**THE INPUT**:

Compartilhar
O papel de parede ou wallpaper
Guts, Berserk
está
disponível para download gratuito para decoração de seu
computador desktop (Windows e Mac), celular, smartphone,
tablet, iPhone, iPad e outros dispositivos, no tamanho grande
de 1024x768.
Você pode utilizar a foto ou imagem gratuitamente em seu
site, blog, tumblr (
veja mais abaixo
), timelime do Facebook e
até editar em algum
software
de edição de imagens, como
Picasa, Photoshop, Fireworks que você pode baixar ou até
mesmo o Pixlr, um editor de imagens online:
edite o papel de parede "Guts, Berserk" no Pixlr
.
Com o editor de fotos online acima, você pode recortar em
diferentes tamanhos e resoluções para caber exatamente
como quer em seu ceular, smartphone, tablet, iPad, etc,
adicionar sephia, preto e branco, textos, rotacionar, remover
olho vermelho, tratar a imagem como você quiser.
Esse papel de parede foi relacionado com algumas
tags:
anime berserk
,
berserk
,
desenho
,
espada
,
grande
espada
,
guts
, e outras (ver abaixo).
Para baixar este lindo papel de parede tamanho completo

**ASSIGNMENT**: Restate the entries. Match them exactly.

**WRITTEN ANSWER**:
Compartilhar
O papel de parede ou wallpaper
Guts, Berserk
está
disponível para download gratuito para decoração de seu
computador desktop (Windows e Mac), celular, smartphone,
tablet, iPhone, iPad e outros dispositivos, no tamanho grande
de 1024x768.
Você pode utilizar a foto ou imagem gratuitamente em seu
site, blog, tumblr (
veja mais abaixo
), timelime do Facebook e
até editar em algum
software
de edição de imagens, como
Picasa, Photoshop, Fireworks que você pode baixar ou até
mesmo o Pixlr, um editor de imagens online:
edite o papel de parede "Guts, Berserk" no Pixlr
.
Com o editor de fotos online acima, você pode recortar em
diferentes tamanhos e resoluções para caber exatamente
como quer em seu ceular, smartphone, tablet, iPad, etc,
adicionar sephia, preto e branco, textos, rotacionar, remover
olho vermelho, tratar a imagem como você quiser.
Esse papel de parede foi relacionado com algumas
tags:
anime berserk
,
berserk
,
desenho
,
espada
,
grande
espada
,
guts
, e outras (ver abaixo).
Para baixar este lindo papel de parede tamanho completo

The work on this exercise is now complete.